**摘录**:
━━━━
随著基督信仰在中国大陆空前广泛深入的传播,随著几千万中国人、其中至少几十万知识分子成为基督徒,一个重大问题自然而然呈现了出来:我们所信的这位上帝与中华民族的历史命运有没有关系?上帝在中国五千年中有没有主权作为?他是否从亘古到永远也是中国人的上帝?

大家知道,自景教传入唐朝至今,基督教与中国人的关系一直处於某种紧张状态。中国人悠久的文化自大心理,近代以来的义和团情结,加上某些教皇和西方神学家对中华文明的一知半解和不屑一顾,造成了文化、政治和神学上,里里外外一系列巨大障碍,使任何关於基督信仰与中华文明之间具有一种本质联系的论证,无论在中共意识形态下,还是在某些神学架构内,几乎都成了禁区。

今天,这种本质联系再也不能视而不见、避而不谈了。当几十万中国知识分子心中流淌著五千年血泪长河,亲身体尝著五千年辛酸苦果,步入了上帝之光,这大光怎能不照亮那五千年?悠悠五千年峥嵘岁月,在一颗颗被上帝唤醒的中国心里,怎能被遗忘?怎能成空白?

如果说一些生活在海外、在教会内长大或者只熟悉西方神学的人,从来不曾有机会认真思考这个问题,那么今天,前所未有的神州大使命迫使我们不得不思考了。

一、从福音本质看,基督信仰与中国五千年是格格不入还是息息相关?

基督教作为一种宗教,诞生不到两千年,成长於西方,确实与中国五千年历史文化不甚相关。那些认为基督教是基督教、中国史是中国史、两者扯不到一起的人,不管是无神论民族主义者,还是基督教神学家,也不管他们是有意还是无意,显然都是从这个角度,将基督教仅仅视为一种具有特定历史传统、时空范围、组织结构和专门术语的宗教。
━━━━
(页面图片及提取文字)
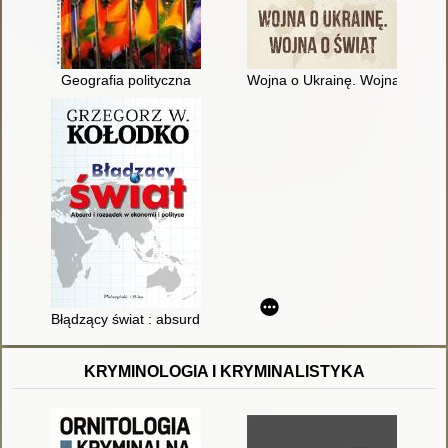
Geografia polityczna
Wojna o Ukrainę. Wojna o świa
Błądzący świat : absurd i rozsądek w ekonomii i polityce
KRYMINOLOGIA I KRYMINALISTYKA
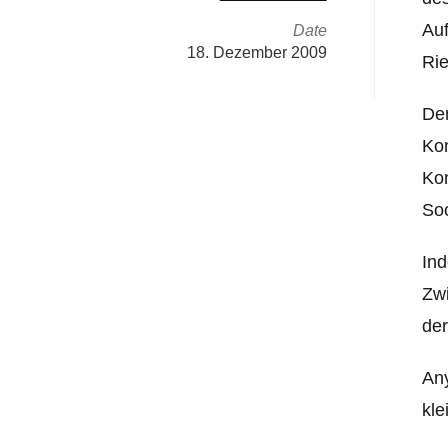
Auf
Date
18. Dezember 2009
Rie
Den
Kom
Ko
Soc
Ind
Zwi
der
Any
kle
━━━━
**任务 A**: 把上面记录里的所有文字行输出成 Markdown 表格，分“序号”和“内容”两列，略去空行，也不要把图片放进表格。
**任务 B**: 从最后一句之后续写这篇谈基督信仰与中国五千年历史的文章。

**书面答复 A**:
| 序号 | 内容 |
|---|---|
| 1 | Geografia polityczna |
| 2 | Wojna o Ukrainę. Wojna o świa |
| 3 | Błądzący świat : absurd i rozsądek w ekonomii i polityce |
| 4 | KRYMINOLOGIA I KRYMINALISTYKA |
| 5 | Auf |
| 6 | Date |
| 7 | 18. Dezember 2009 |
| 8 | Rie |
| 9 | Den |
| 10 | Kom |
| 11 | Ko |
| 12 | Soc |
| 13 | Ind |
| 14 | Zwi |
| 15 | der |
| 16 | Any |
| 17 | kle |

**书面答复 B**:
然而没有一个真正的基督徒会同意,他(她)的信仰只是这样一种宗教。基督徒相信那自有永有、全知全能全善的造物主,他道成肉身,入世拯救罪人,成就了千古预定的普世救恩。在这个意义上,基督信仰与中国五千年,就有一系列本质关系:

按照圣经的上帝观,上帝从来不仅仅是以色列人的上帝,乃是万族之本(徒17:26),人类之光(约1:4),普世之王(诗47:2,8)。难道上帝只作犹太人的上帝吗?不也作外邦人的上帝吗?是的,也作外邦人的上帝(罗3:29)。

按照圣经的启示观,上帝的一般启示遍及宇宙(诗19),诘问文化(徒17:23),广布人心(罗1:19),或者可以揣摩而得,其实他离我们各人不远(徒17:27)。

按照圣经的历史观,上帝是全人类的主宰(徒14:16;诗29:10;耶10:10);现今人类都是挪亚的後代;创世记前十一章记载的人类共同史,有可能在任何一个足够古老的文明中找到痕迹。

显然,上帝自古也是中国人的上帝,在中国也有主权作为;中国文化中也有上帝的一般启示;中国人也是挪亚的後代,中国古经中也可能有创世记前十一章的痕迹。

二、从宣教策略看,福音要同中国历史文化分离,还是进入中国历史文化领域?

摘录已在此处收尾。